Estimule seus executivos a tomar as decisões necessárias ao futuro da empresa
24 julho 2008 | Por Elmer Ponte | Seção: Gestão de EmpresasEmpresários, diretores, executivos e gerentes são responsáveis por um grande número de decisões que podem determinar o futuro de suas organizações. E o ambiente complexo de hoje trouxe complicadores que tornaram mais difícil tomá-las com segurança e sapiência. O ritmo veloz das mudanças, principalmente em alta tecnologia, tem grande impacto na forma como os produtos e serviços são criados, produzidos, comercializados e entregues aos consumidores. O excesso de informações a serem processadas, por vezes conflitantes ou de qualidade incerta, representa outro complicador. As incertezas advindas de fatores políticos, econômicos e ambientais precisam ser levadas em conta, além da necessidade de conciliar objetivos conflituosos, como as metas financeiras de curto prazo com a estratégia de longo prazo da empresa e as novas demandas sociais e ambientais. Com tudo isso, acertar uma decisão complexa hoje é como acertar a mira de um alvo móvel. E, no caso de erro, são grandes as dificuldades de correção de rumo, pelo tamanho das organizações e pela própria complexidade dos sistemas.
Nessas circunstâncias, é compreensível que muitas decisões sejam postergadas, evitando-se o ônus de um possível erro. E se as coisas estão (aparentemente) indo bem, para que tomar uma decisão que vai justamente mudá-las? Afinal de contas, não se mexe em time que está ganhando, certo? Antigamente era certo; hoje, não mais. O próprio ritmo das mudanças exige decisões que garantam o futuro da empresa, evitando que ela passe de uma situação de aparente normalidade para uma situação insustentável, por não ter feito as correções preventivas que a manteria competitiva num ambiente em constante transformação. Como escreveu o consultor americano Chuck Hannabarger, a expressão If it isn’t broken, don’t fix it deve ser substituída, de agora em diante, por If it hasn’t been fixed lately, it probably is broken. Ou seja, são justamente aquelas situações de complacência – os times que estão ganhando – que representam riscos futuros insuspeitados.
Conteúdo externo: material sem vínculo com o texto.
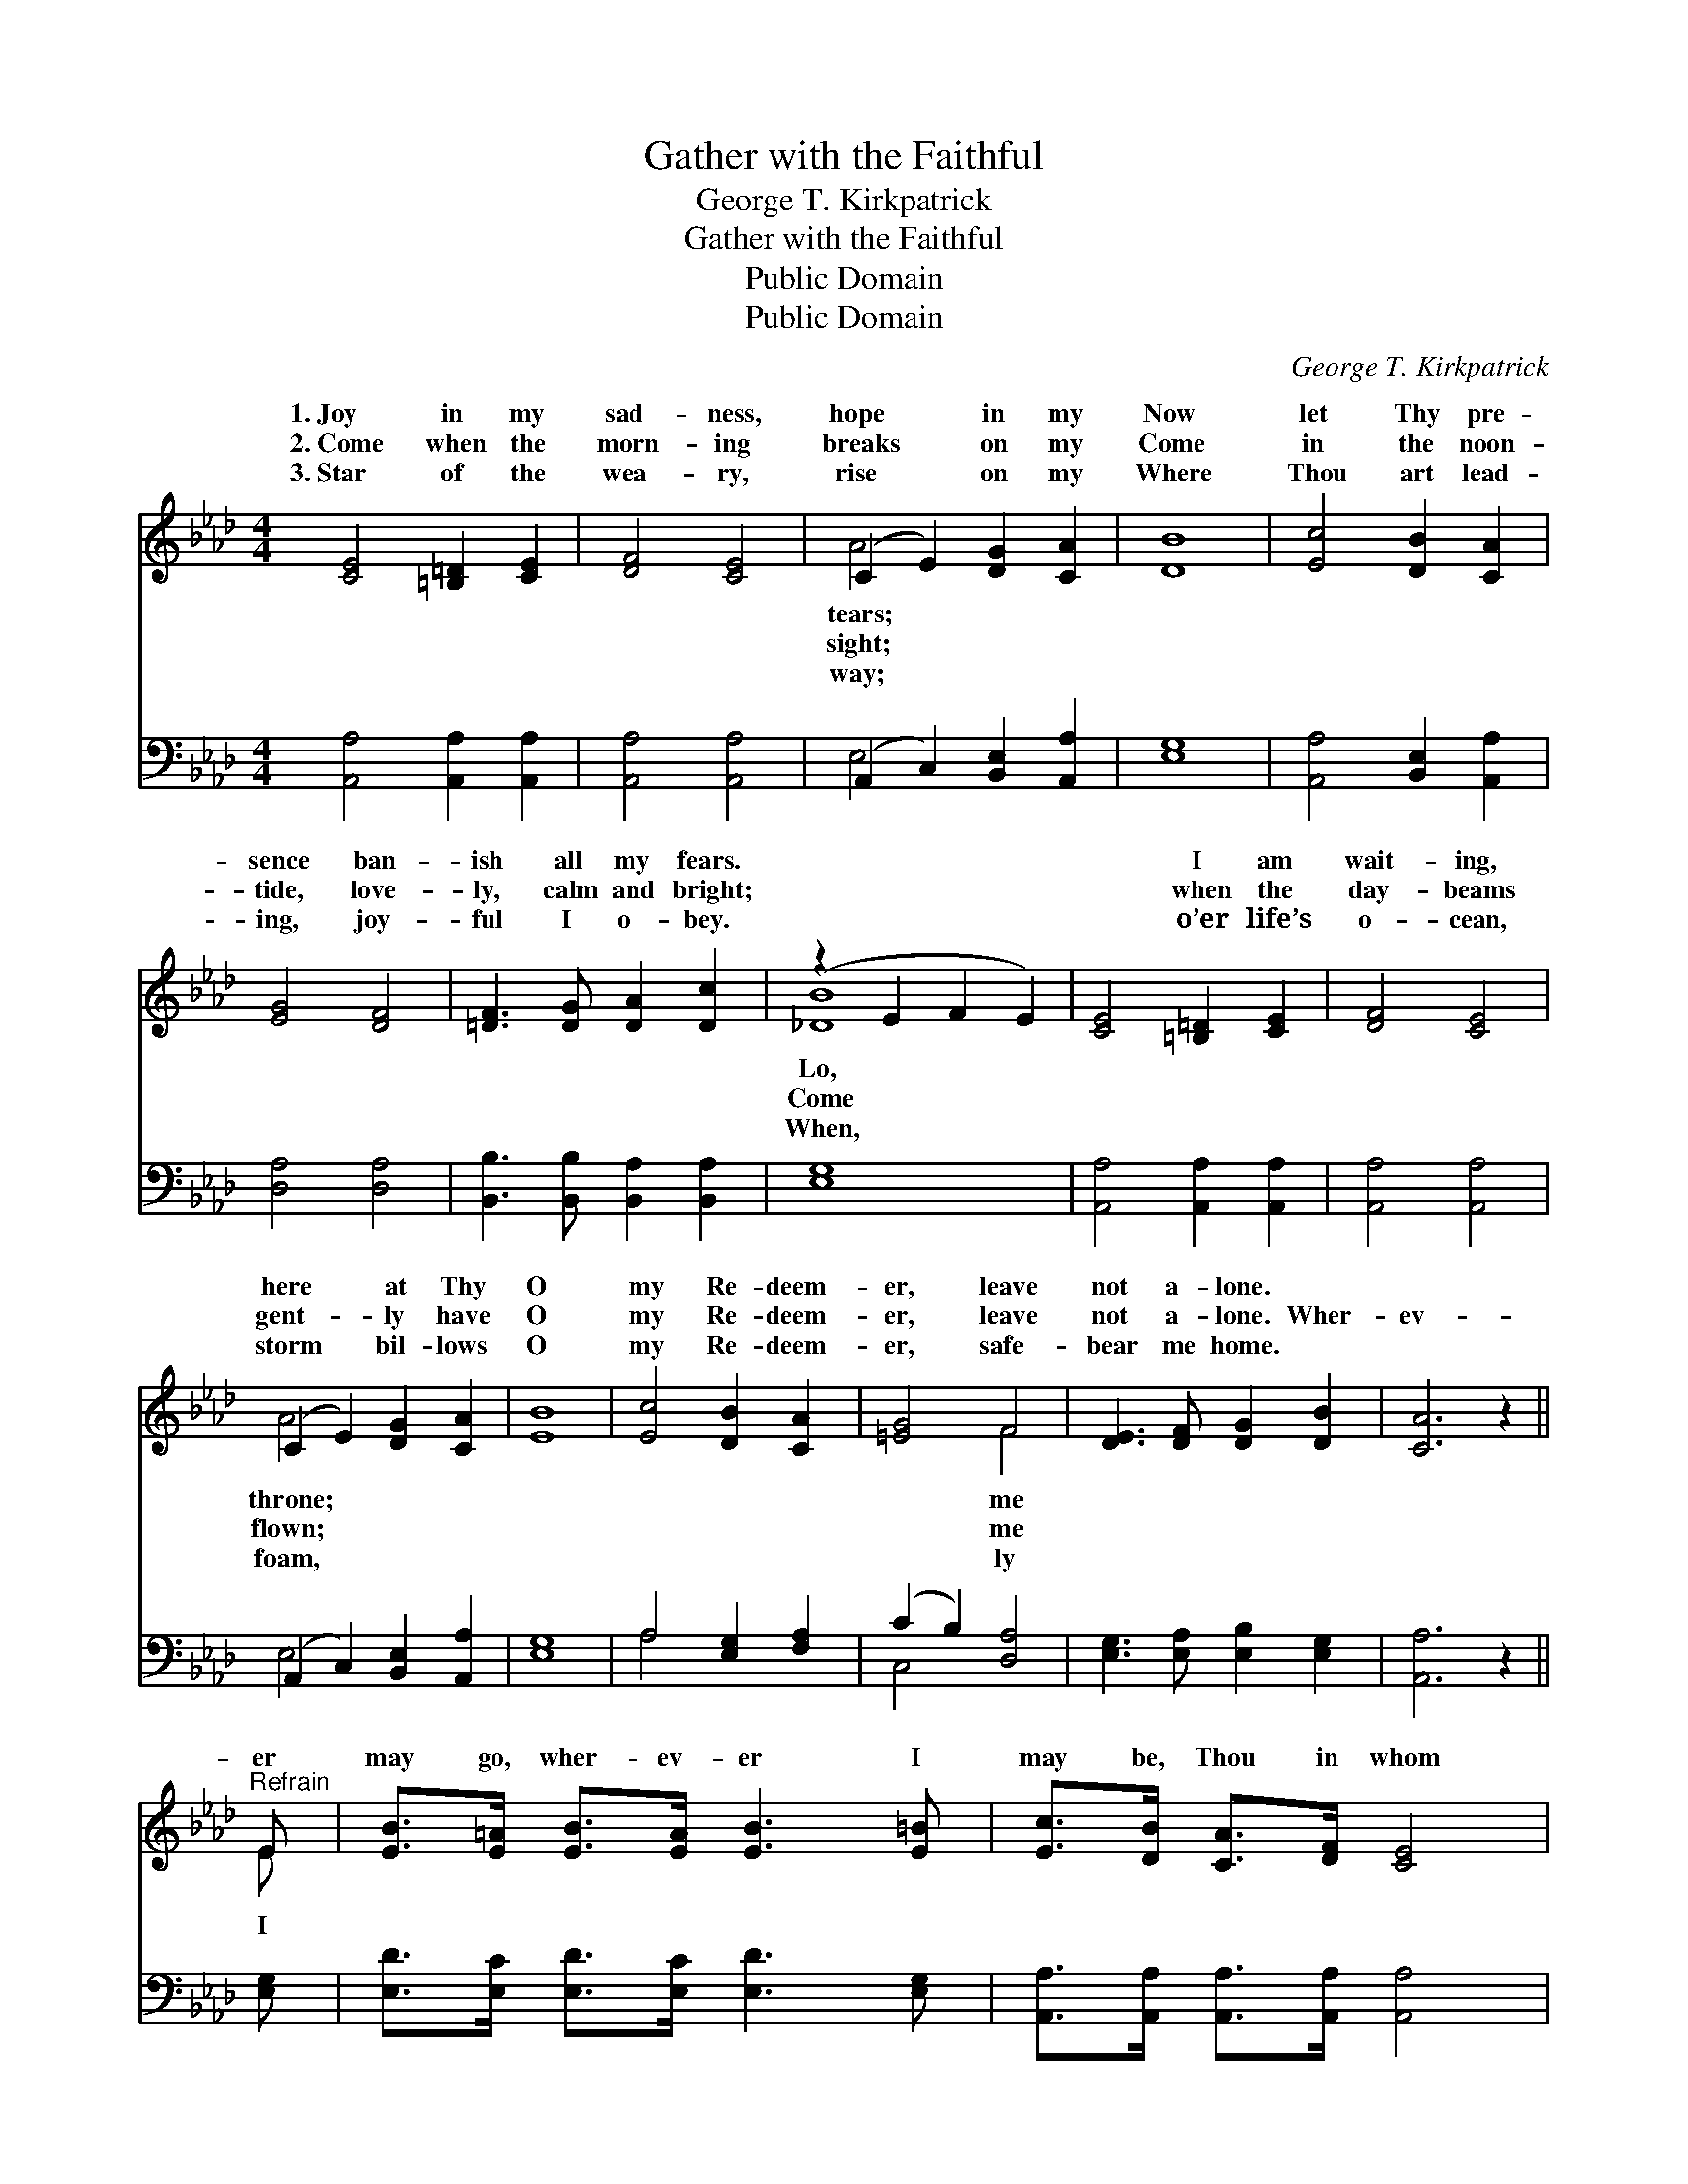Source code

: X:1
T:Gather with the Faithful
T:George T. Kirkpatrick
T:Gather with the Faithful
T:Public Domain
T:Public Domain
C:George T. Kirkpatrick
Z:Public Domain
%%score ( 1 2 ) ( 3 4 )
L:1/8
M:4/4
K:Ab
V:1 treble 
V:2 treble 
V:3 bass 
V:4 bass 
V:1
 [CE]4 [=B,=D]2 [CE]2 | [DF]4 [CE]4 | (C2 E2) [DG]2 [CA]2 | [DB]8 | [Ec]4 [DB]2 [CA]2 | %5
w: 1.~Joy in my|sad- ness,|hope * in my|Now|let Thy pre-|
w: 2.~Come when the|morn- ing|breaks * on my|Come|in the noon-|
w: 3.~Star of the|wea- ry,|rise * on my|Where|Thou art lead-|
 [EG]4 [DF]4 | [=DF]3 [DG] [DA]2 [Dc]2 | (z2 E2 F2 E2) | [CE]4 [=B,=D]2 [CE]2 | [DF]4 [CE]4 | %10
w: sence ban-|ish all my fears.||* I am|wait- ing,|
w: tide, love-|ly, calm and bright;||* when the|day- beams|
w: ing, joy-|ful I o- bey.||* o’er life’s|o- cean,|
 (C2 E2) [DG]2 [CA]2 | [EB]8 | [Ec]4 [DB]2 [CA]2 | [=EG]4 F4 | [DE]3 [DF] [DG]2 [DB]2 | [CA]6 z2 || %16
w: here * at Thy|O|my Re- deem-|er, leave|not a- lone. *||
w: gent- * ly have|O|my Re- deem-|er, leave|not a- lone. Wher-|ev-|
w: storm * bil- lows|O|my Re- deem-|er, safe-|bear me home. *||
"^Refrain" E | [EB]>[E=A] [EB]>[EA] [EB]3 [E=B] | [Ec]>[DB] [CA]>[DF] [CE]4 | %19
w: |||
w: er|may go, wher- ev- er I|may be, Thou in whom|
w: |||
 [DG]>[D^F] [DG]>[DF] [DG]3 [D=F] | [CF]>[CE] [A,C]>[DF] [CE]4 | %21
w: ||
w: I trust, O still a- bide|with me; Keep this heart|
w: ||
 [Ec]>[=D=B] [Ec]>[DB] [Ec]3 [E_B] | [FB]>[FA] [FA]>[DF] [Fd]3 [DF] | %23
w: ||
w: of mine and hide my life|with Thine, That I may ga-|
w: ||
 [CE]2 [EA]2 [EG]>[EA] [Ac]>[GB] | (G2 E2) [EA]4 |] %25
w: ||
w: ther with the faith- ful. *||
w: ||
V:2
 x8 | x8 | A4 x4 | x8 | x8 | x8 | x8 | [_DB]8 | x8 | x8 | A4 x4 | x8 | x8 | x4 F4 | x8 | x8 || E | %17
w: ||tears;|||||Lo,|||throne;|||me||||
w: ||sight;|||||Come|||flown;|||me|||I|
w: ||way;|||||When,|||foam,|||ly||||
 x8 | x8 | x8 | x8 | x8 | x8 | x8 | B4 x4 |] %25
w: ||||||||
w: ||||||||
w: ||||||||
V:3
 [A,,A,]4 [A,,A,]2 [A,,A,]2 | [A,,A,]4 [A,,A,]4 | (A,,2 C,2) [B,,E,]2 [A,,A,]2 | [E,G,]8 | %4
 [A,,A,]4 [B,,E,]2 [A,,A,]2 | [D,A,]4 [D,A,]4 | [B,,B,]3 [B,,B,] [B,,A,]2 [B,,A,]2 | [E,G,]8 | %8
 [A,,A,]4 [A,,A,]2 [A,,A,]2 | [A,,A,]4 [A,,A,]4 | (A,,2 C,2) [B,,E,]2 [A,,A,]2 | [E,G,]8 | %12
 A,4 [E,G,]2 [F,A,]2 | (C2 B,2) [D,A,]4 | [E,G,]3 [E,A,] [E,B,]2 [E,G,]2 | [A,,A,]6 z2 || [E,G,] | %17
 [E,D]>[E,C] [E,D]>[E,C] [E,D]3 [E,G,] | [A,,A,]>[A,,A,] [A,,A,]>[A,,A,] [A,,A,]4 | %19
 [E,B,]>[E,=A,] [E,B,]>[E,A,] [E,B,]3 [E,G,] | [A,,A,]>[A,,A,] [A,,E,]>[A,,A,] [A,,A,]4 | %21
 A,>A, A,>A, A,3 [C,A,] | [D,A,]>[D,A,] [D,A,]>[D,A,] [D,A,]3 [D,A,] | %23
 [E,A,]2 [E,C]2 [E,B,]>[E,C] [E,E]>[E,D] | [E,D]4 [A,,C]4 |] %25
V:4
 x8 | x8 | E,4 x4 | x8 | x8 | x8 | x8 | x8 | x8 | x8 | E,4 x4 | x8 | A,4 x4 | C,4 x4 | x8 | x8 || %16
 x | x8 | x8 | x8 | x8 | A,>A, A,>A, A,3 x | x8 | x8 | x8 |] %25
O grau de risco que um executivo está disposto a assumir em suas decisões vai depender muito da cultura da organização e da forma como as decisões são avaliadas. Se você avalia seus subordinados pelo resultado das decisões que eles tomam, certamente os estará inibindo a tomar decisões arriscadas, mesmo que sejam importantes para a empresa. Afinal de contas, quem vai querer colocar o pescoço a prêmio? Como consequência, instala-se uma perigosa cultura de conformismo e passividade.
Existe ainda outro complicador. O resultado obtido por uma decisão pode não corresponder à qualidade do processo aplicado para se chegar a ela. Num ambiente de negócios cada vez mais complexo, a forma como as coisas se acomodam – por vezes em função de circunstâncias específicas e imprevisíveis – aumenta o peso do fator chance ou sorte. Diante disso, você pode utilizar um caminho altamente competente para chegar a uma decisão e, ainda assim, obter como resultado um fracasso. Ou chegar ao sucesso independentemente de sua competência – ou da falta dela. Como existe o há¡bito de se avaliar as pessoas pelos resultados alcançados, as decisões se tornam ainda mais arriscadas para os que são verdadeiramente competentes – mas não controlam o fator chance ou sorte.
Como garantir então que seus executivos se sintam seguros e estimulados a tomar as decisões que vão garantir o futuro da empresa? Em primeiro lugar, capacitando-os a adotar processos decisórios de alta qualidade (que eu abordarei futuramente aqui), que vão aumentar a chance de se obter os desfechos esperados. Em segundo lugar – o mais difícil – avaliando-os pela competência que tenham mostrado no processo decisório, independentemente dos resultados alcançados. Esta receita pode surpreender, pois é pouco utilizada numa sociedade ávida por resultados e que não gosta do fracasso. Mas, ao reconhecer a competência, mesmo que a sorte não esteja do lado dela, em longo prazo a estatística estará a seu favor e sua empresa continuará do lado do sucesso.